The cap of maintenance

Cap of MaintenanceDoes a good farmer neglect a crop he has planted?
Does a good teacher overlook even the most humble student?
Does a good father allow a single child to starve?
Does a good programmer refuse to maintain his code?

The Tao of Programming, 5.4

I like to make things. I like it a lot. It’s one of my favourite things in the world. I also like to maintain things: not quite as much, but still a lot. It’s fun as well as being a responsible thing to do.

The problem is this: the one leads inexorably to the other. If you spend thirty hours on a project, and you do it well enough that the project succeeds, you will spend three hundred hours maintaining it. Now, you only have so much time. If you spend a quarter of your time making things and the rest maintaining them, eventually you will have to stop making things in order to have enough time to maintain the things you have already made. You will have to take off the wizard’s hat and spend the rest of your life wearing only the cap of maintenance. And that’s a shame, because while maintaining things is fun, creating new things is more fun, and more like play; it would be a shame for it to vanish completely from your life. Note that I haven’t said I’m talking about software here. I am, partly, but it applies to other endeavours as well: I’m also thinking of fiction and poetry.

This whole line of thinking started the other day because the users of four of my old projects (very reasonably) started asking for certain fixes, at the same time as I had some ideas for new projects: I always have ideas for new projects, probably more ideas than I have years left in my life. I began to realise that not only did I not have time to work on any new projects in themselves, I wouldn’t have time to maintain them if I did.

*Assignment 1*: Translate this sentence from the essay on the cap of maintenance into Spanish: "It’s fun as well as being a responsible thing to do."
*Assignment 2*: From the essay on the cap of maintenance, reproduce word for word the part that opens with the words containing "I like to make" and closes with "thing to do.".
*Assignment 3*: Pick up the essay on the cap of maintenance after its last sentence and write the next stretch in the same voice.

*Provided records*:
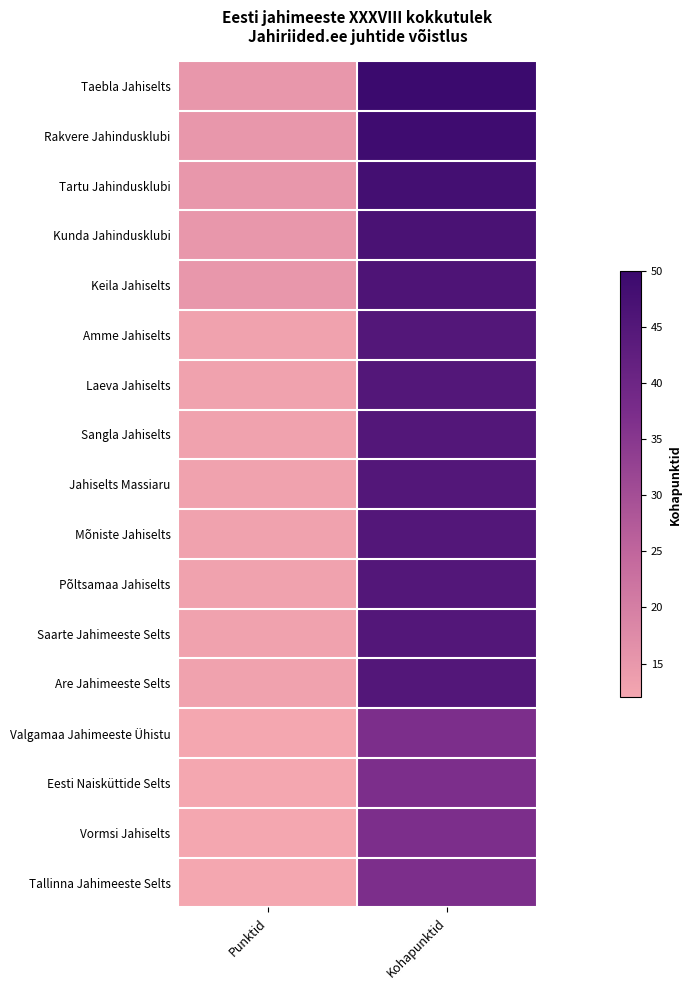

What is the smallest value displayed?

12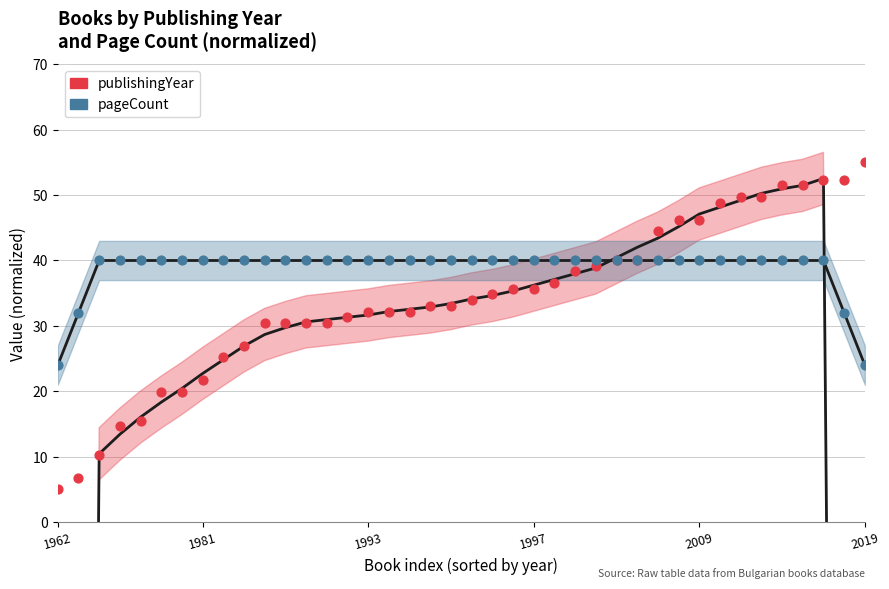

Which series reaches the maximum Y coordinate?

publishingYear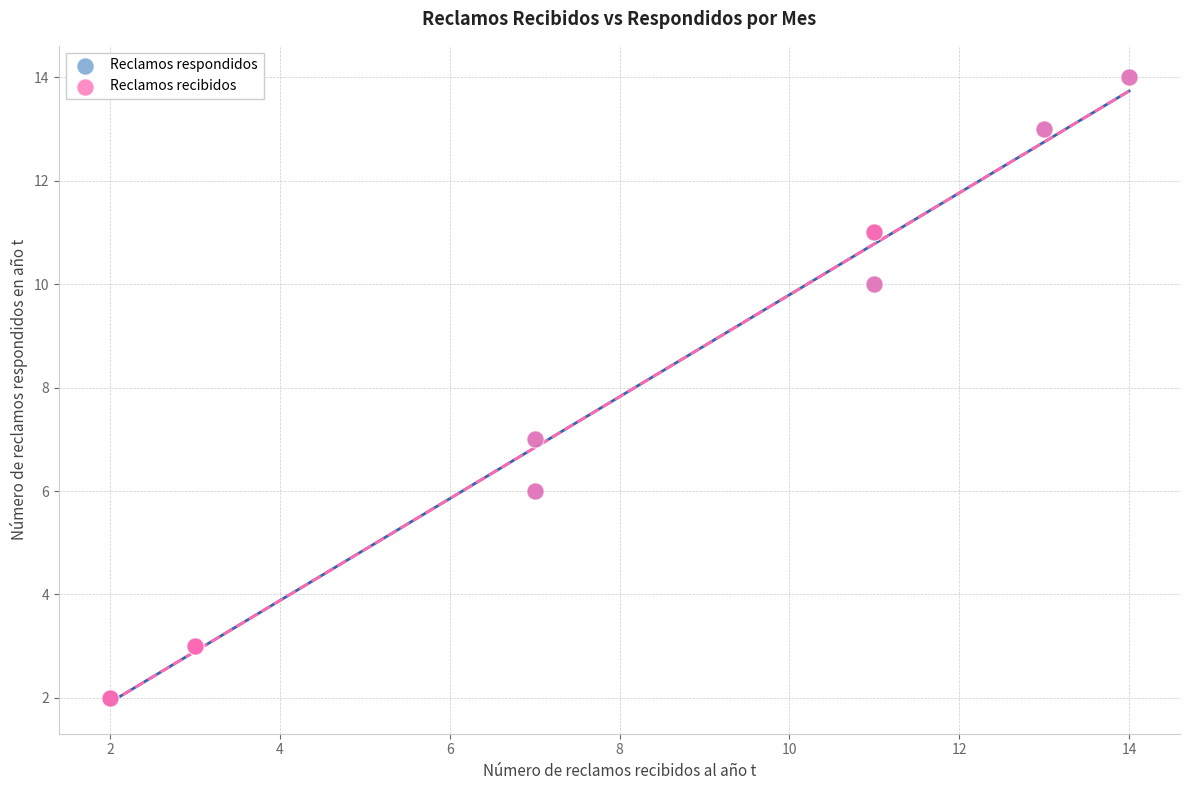

What are all the series names shown in the legend?

Reclamos respondidos, Reclamos recibidos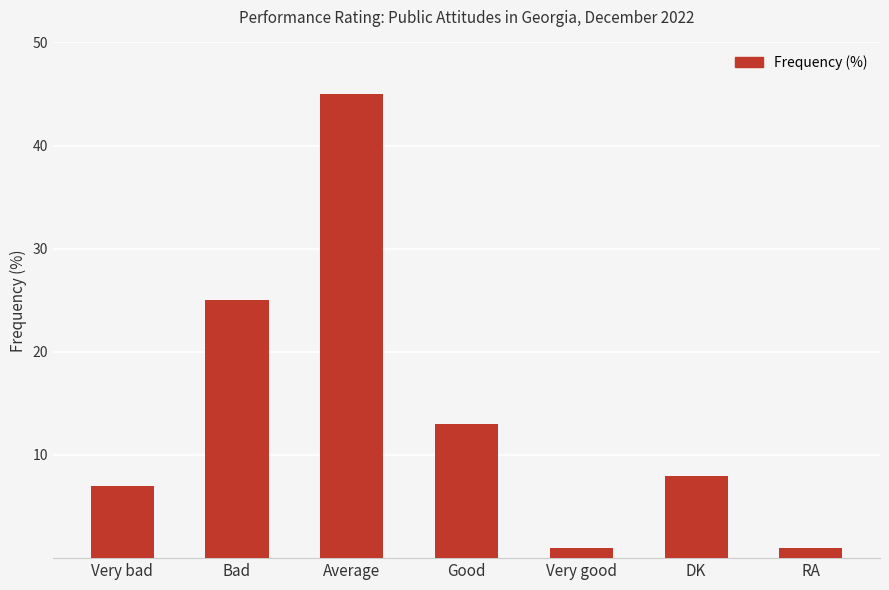

Count the values in the range 1 to 25.

6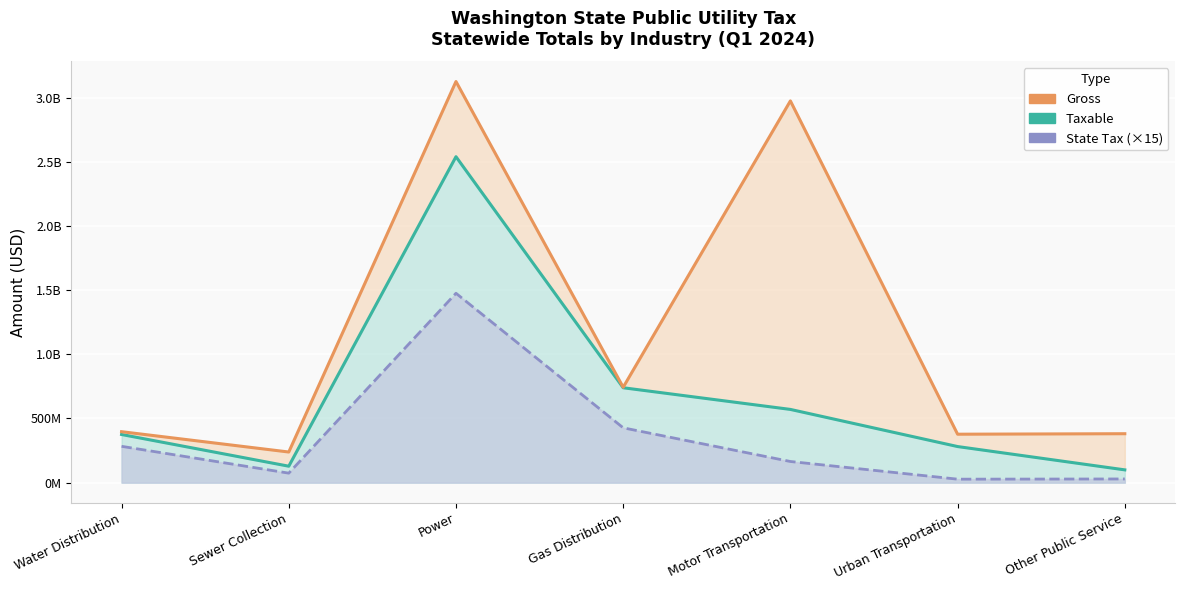

At which label does State Tax (×15) first exceed 164806860?

Water Distribution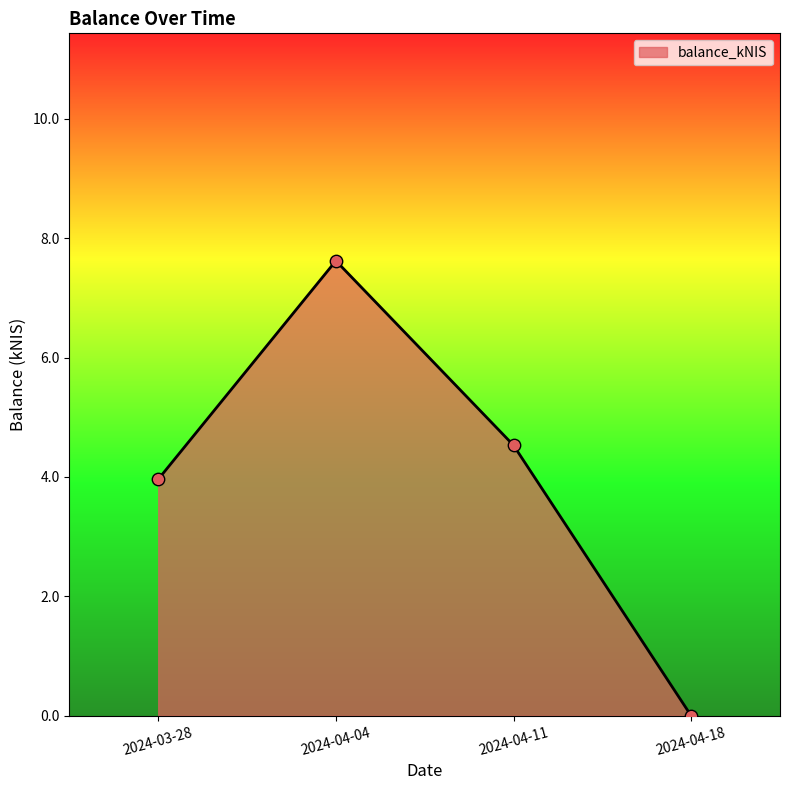

Which has a higher value, 2024-04-18 or 2024-04-11?

2024-04-11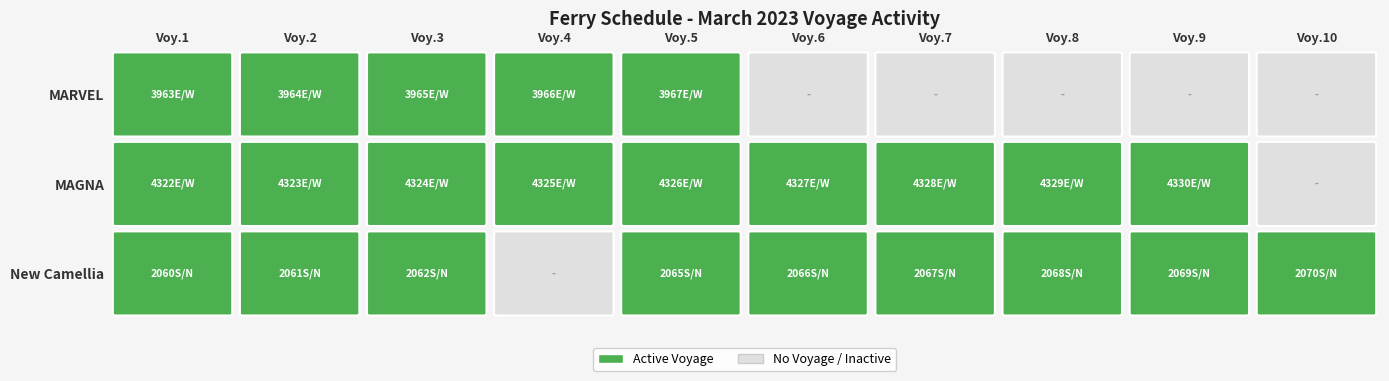

Where is MAGNA nearest to the value 0?

9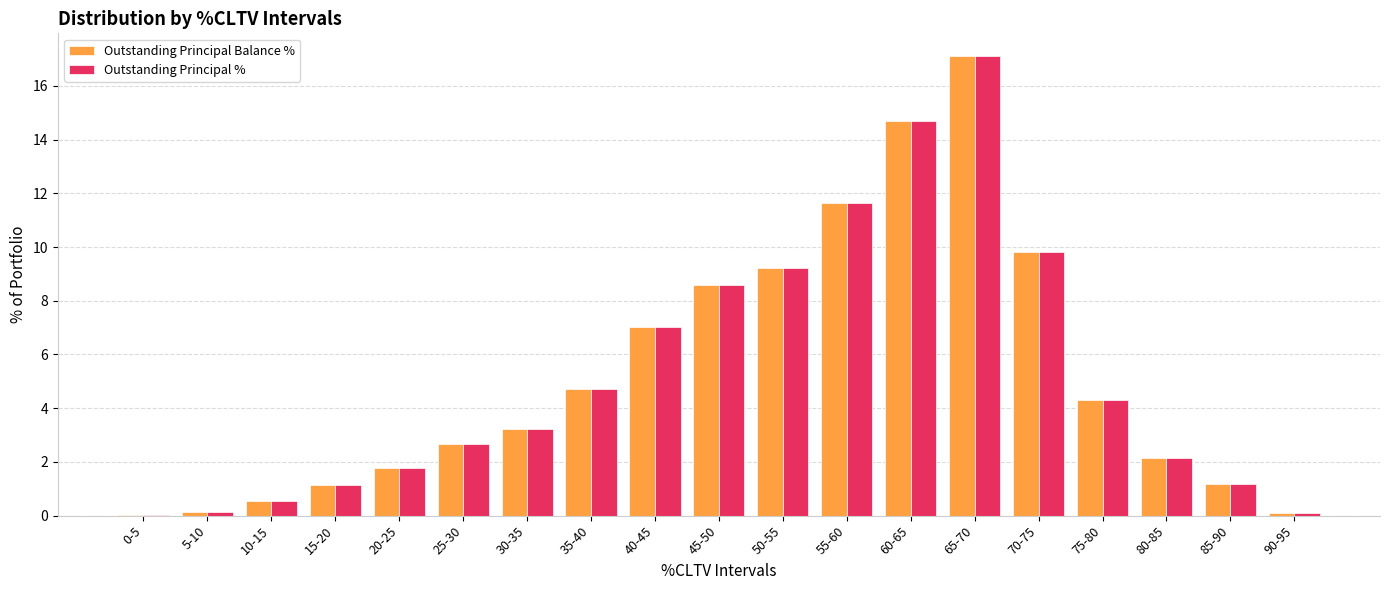

How many values in the Outstanding Principal % series exceed 3?

10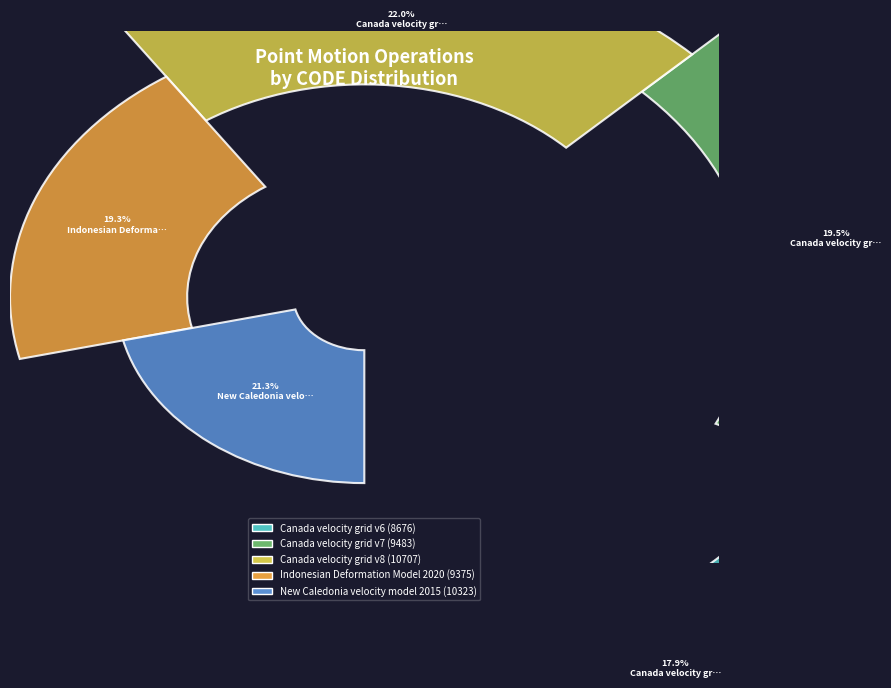

How many segments does this pie chart have?

5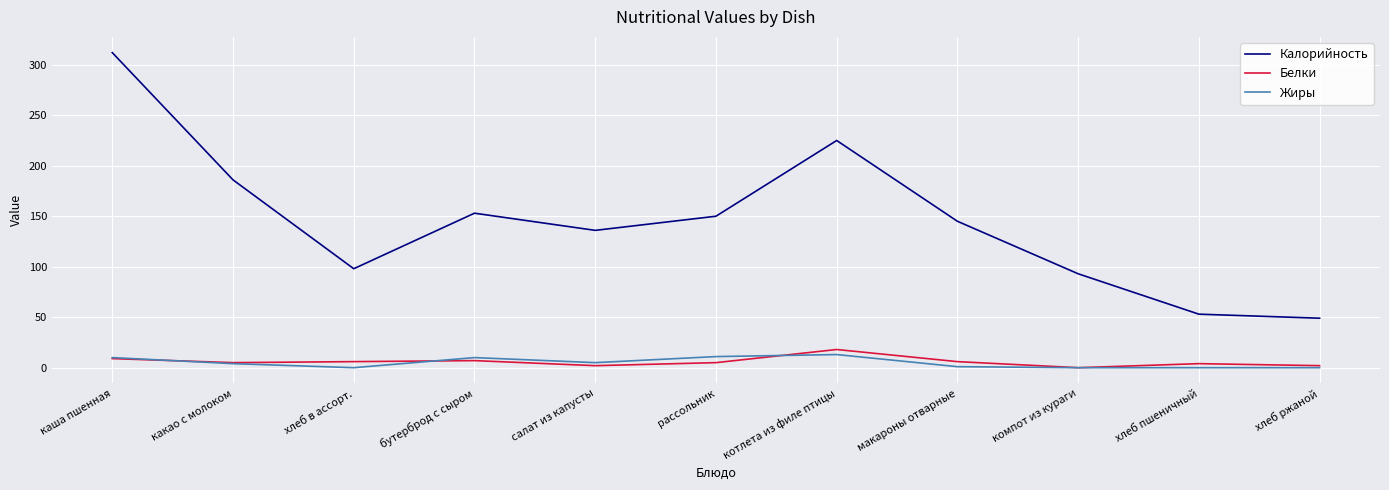

Is this an area chart (filled region under the line)?

No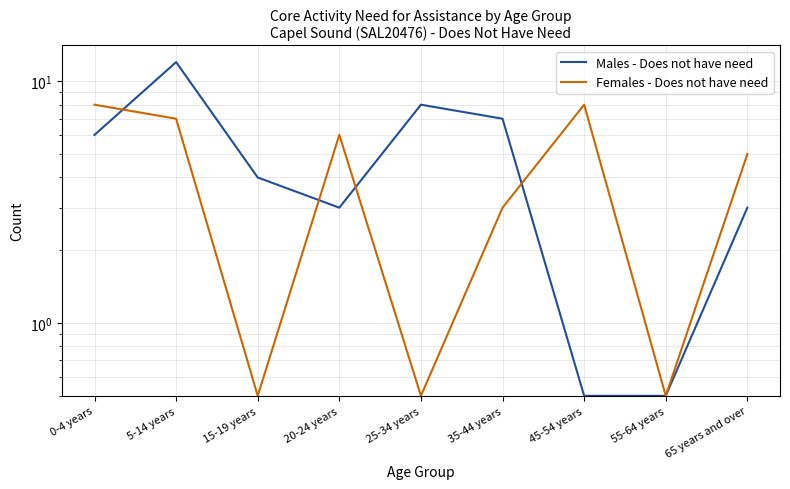

Between which two adjacent categories do Females - Does not have need and Males - Does not have need first intersect?

0-4 years and 5-14 years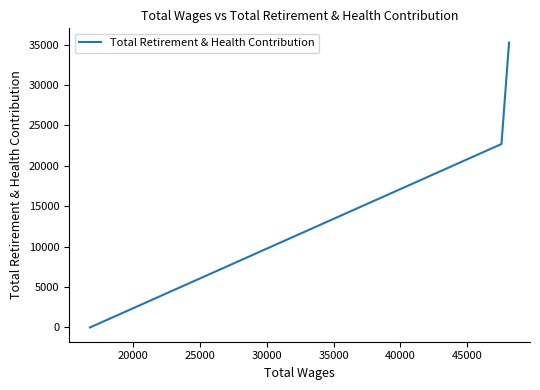

How many distinct data groups are displayed?

1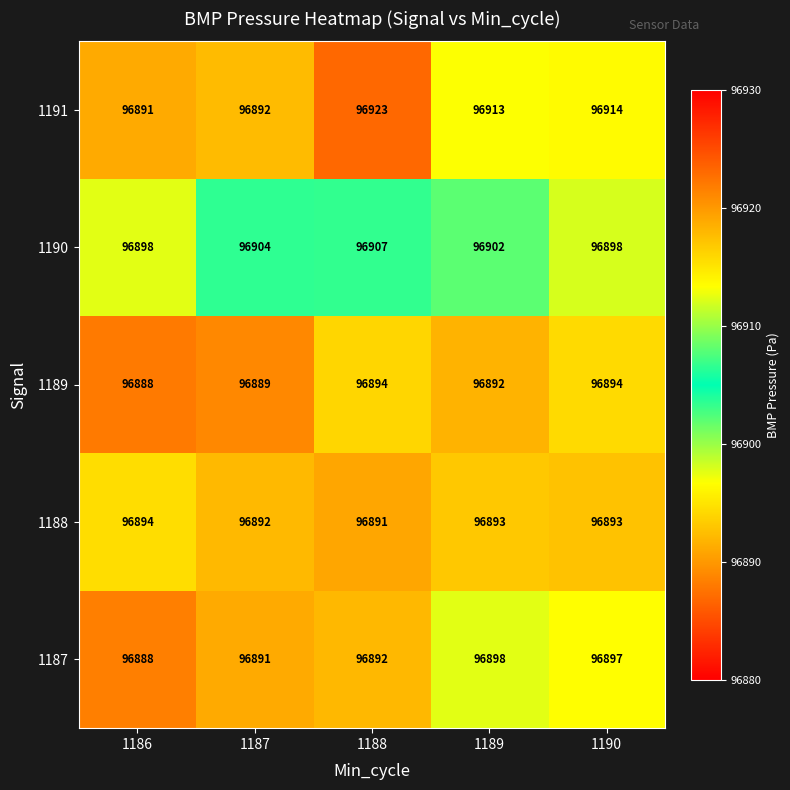

Reading left to right, extract all data points from this chart.

1191: 96891	96892	96923	96913	96914
1190: 96898	96904	96907	96902	96898
1189: 96888	96889	96894	96892	96894
1188: 96894	96892	96891	96893	96893
1187: 96888	96891	96892	96898	96897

*Expected output 1*: Es divertido, además de ser algo responsable.

*Expected output 2*:
I like to make things. I like it a lot. It’s one of my favourite things in the world. I also like to maintain things: not quite as much, but still a lot. It’s fun as well as being a responsible thing to do.

*Expected output 3*:
This is also part of why I’m so excited both about gnome-shell and about the ideas which came up for Metacity at Gran Canaria; I’ve been only fixing bugs in Metacity, rather than adding new features, for over a year now. And perhaps that’s necessary; I like the idea of projects asymptotically approaching perfection. But it doesn’t solve the problem of decreasing creation opportunity over time.

So what are the solutions? There aren’t any good ones.

  • Refuse to maintain old projects. This is silly and irresponsible.
  • Obsolete the project eventually. This is sometimes necessary, but it’s irresponsible to do it because you don’t have enough time to write fun code, rather than for technical reasons.
  • Spend your whole time working on new projects that nobody will use, either because you don’t distribute them or because they are of interest only to a deliberately tiny group of people. I think this was my unconscious strategy in software for years before I got into GNOME and discovered that writing things which were useful to people was actually far more fun. It’s still my strategy for poetry and fiction: I write things and perhaps put them up on my blog and then never even try to do anything with them to share them with the world.
  • Pay someone to look after it. This rather requires that your idea makes money and that you’re willing to found a company to run it. However, you need business and leadership skills, which isn’t true of me, and the thing you’re making needs to be capable of making money, which isn’t true of anything I’ve ever invented for myself.
  • Get someone else to maintain what you make. The first piece of free software I wrote which was actually useful to people was Gnusto, and that was a maintenance nightmare because it used lots of rarely-touched parts of the Mozilla API which kept changing at no notice. Fortunately someone else picked it up and turned it into Parchment, making it something more wonderful than it had ever been. I suppose there must be people out there who enjoy doing maintenance more than making things, but perhaps not: finding people who are willing to take on your stuff is not really a trivial task. Of course, someone else will have to take over maintenance of your projects one day anyway, unless you happen to be immortal.

Is there a sustainable way to balance the desire to make new things with the ongoing responsibility to maintain them?

Photo © Jeff/Godfrey, cc-by-nc.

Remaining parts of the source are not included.